# Your Ugliest Bike?!



## CrazyDave (Jun 1, 2016)

What's the ugliest bike you own and why the heck do you have it????


Here's mine.  From the C-channel looking fenders to the striped seat, obnoxiously ugly chain guard, and funky bend in the dual top tubes this thing is fugly for sure.   Someone heard I started dabbling in old bikes and gave it to me, still looks better than a cantlever frame to me though


----------



## fordmike65 (Jun 1, 2016)

Ugg.....this one.





Oh..and this one too...Bleh!




Not really the bikes I suppose. More like the douche riding them.


----------



## Boris (Jun 1, 2016)

Make it a 3 wheeler and turn it into a bike you'd be proud to ride.


----------



## fordmike65 (Jun 1, 2016)

Et Tu Marko....Et...Tu...?


----------



## Boris (Jun 1, 2016)

fordmike65 said:


> Et Tu Marko....Et...Tu...?




Now who was it that edited my CL ad a few months back with the tutu clad gentleman?


----------



## fordmike65 (Jun 1, 2016)

Dave Marko said:


> Now who was it that edited my CL ad a few months back with the tutu clad gentleman?


----------



## BLWNMNY (Jun 1, 2016)

Dave, only you would come up with this thread. LOL!!


----------



## BLWNMNY (Jun 1, 2016)

CrazyDave said:


> What's the ugliest bike you own and why the heck do you have it????
> 
> 
> Here's mine.  From the C-channel looking fenders to the striped seat, obnoxiously ugly chain guard, and funky bend in the dual top tubes this thing is fugly for sure.   Someone heard I started dabbling in old bikes and gave it to me, still looks better than a cantlever frame to me though
> ...



Uh, Yeah. That is pretty ugly.


----------



## mickeyc (Jun 1, 2016)

This one, hands down.  Pay no attention to the wheels and tires.  The bike is just fugly.

Mike


----------



## Slight_Rust_is_Accepted (Jun 1, 2016)

It's a cool bike but boy is it ugly, doesn't really ride the greatest either.


----------



## THE STIG (Jun 1, 2016)

Dave Marko said:


> ....



never trust a dude with chops like that, could be a dodge guy.... even worst, a ford guy


----------



## Obi-Wan Schwinnobi (Jun 1, 2016)

Dave Marko said:


> Now who was it that edited my CL ad a few months back with the tutu clad gentleman?



Love the avatar dave 

Sent from my SM-G920V using Tapatalk


----------



## Obi-Wan Schwinnobi (Jun 1, 2016)

fordmike65 said:


> Ugg.....this one.
> 
> 
> 
> ...



Shots fired

Sent from my SM-G920V using Tapatalk


----------



## OhioJones (Jun 1, 2016)

Would say the CT i am currently on. Someone did some nasty welding to her. Seatpost welded to frame. My roadmaster and my little rollfast chain driven trike look good beside her at the moment. 
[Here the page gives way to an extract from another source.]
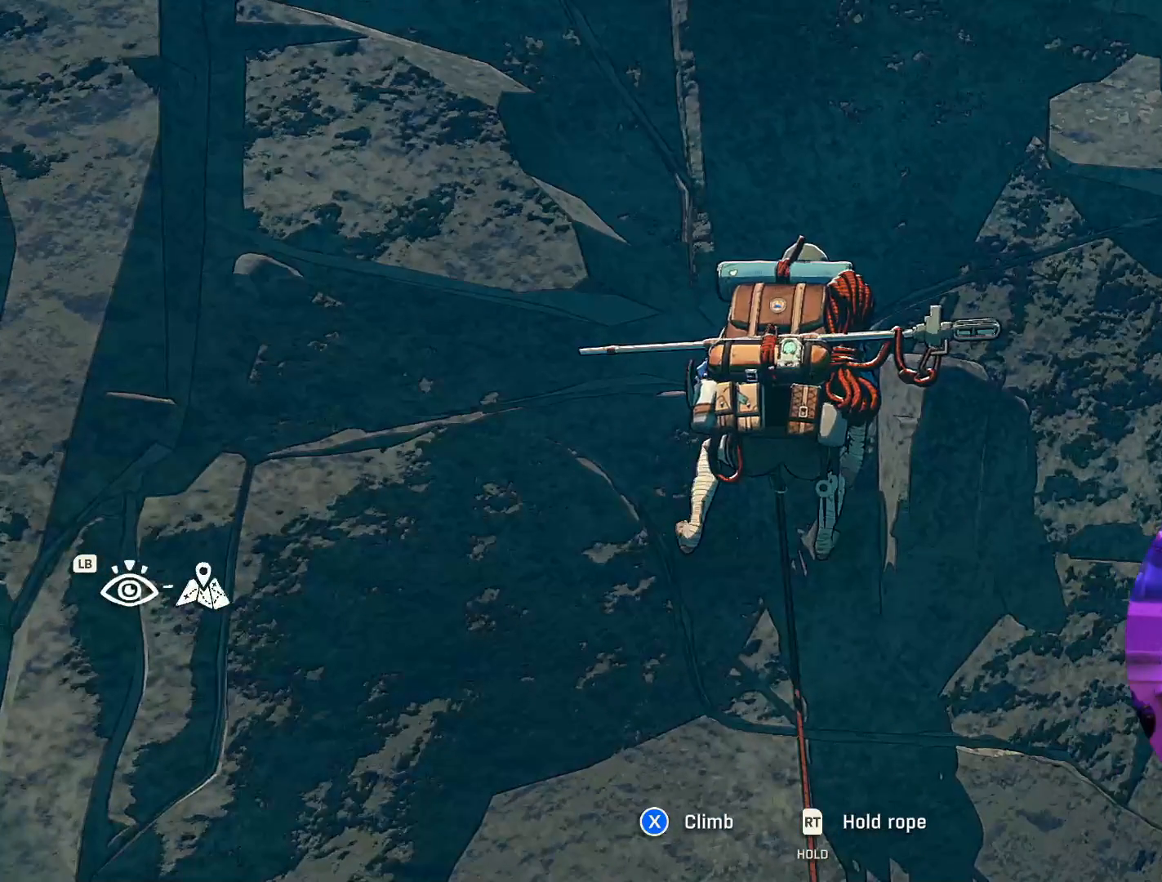
{"buttons": [], "left_stick": "center", "right_stick": "center", "events": []}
Once this crap has been remidied she will be number one and my roadmaster will be third. Little skiptooth trike is just to funny. It actually holds my fatazz!


----------



## fordmike65 (Jun 1, 2016)

OhioJones said:


> Would say the CT i am currently on. Someone did some nasty welding to her. Seatpost welded to frame. My roadmaster and my little rollfast chain driven trike look good beside her at the moment.
> 
> Once this crap has been remidied she will be number one and my roadmaster will be third. Little skiptooth trike is just to funny. It actually holds my fatazz! View attachment 323630View attachment 323631



Post that on the Welded Wednesday thread!
http://thecabe.com/forum/threads/welded-wednesday-show-off-your-broken-repaired-bikes.68375/


----------



## CrazyDave (Jun 1, 2016)

No fair using a schwinn in the ugly bike thread Jones, your sure to schWINN! :LOL:


----------



## OhioJones (Jun 1, 2016)

CrazyDave said:


> No fair using a schwinn in the ugly bike thread Jones, your sure to schWINN! :LOL:



Bwahahahaha. Believe me when isay that this will be the only schwinn i ever own.This thing is going to give me a stroke.


----------



## CrazyDave (Jun 1, 2016)

OhioJones said:


> Bwahahahaha. Believe me when isay that this will be the only schwinn i ever own.This thing is going to give me a stroke.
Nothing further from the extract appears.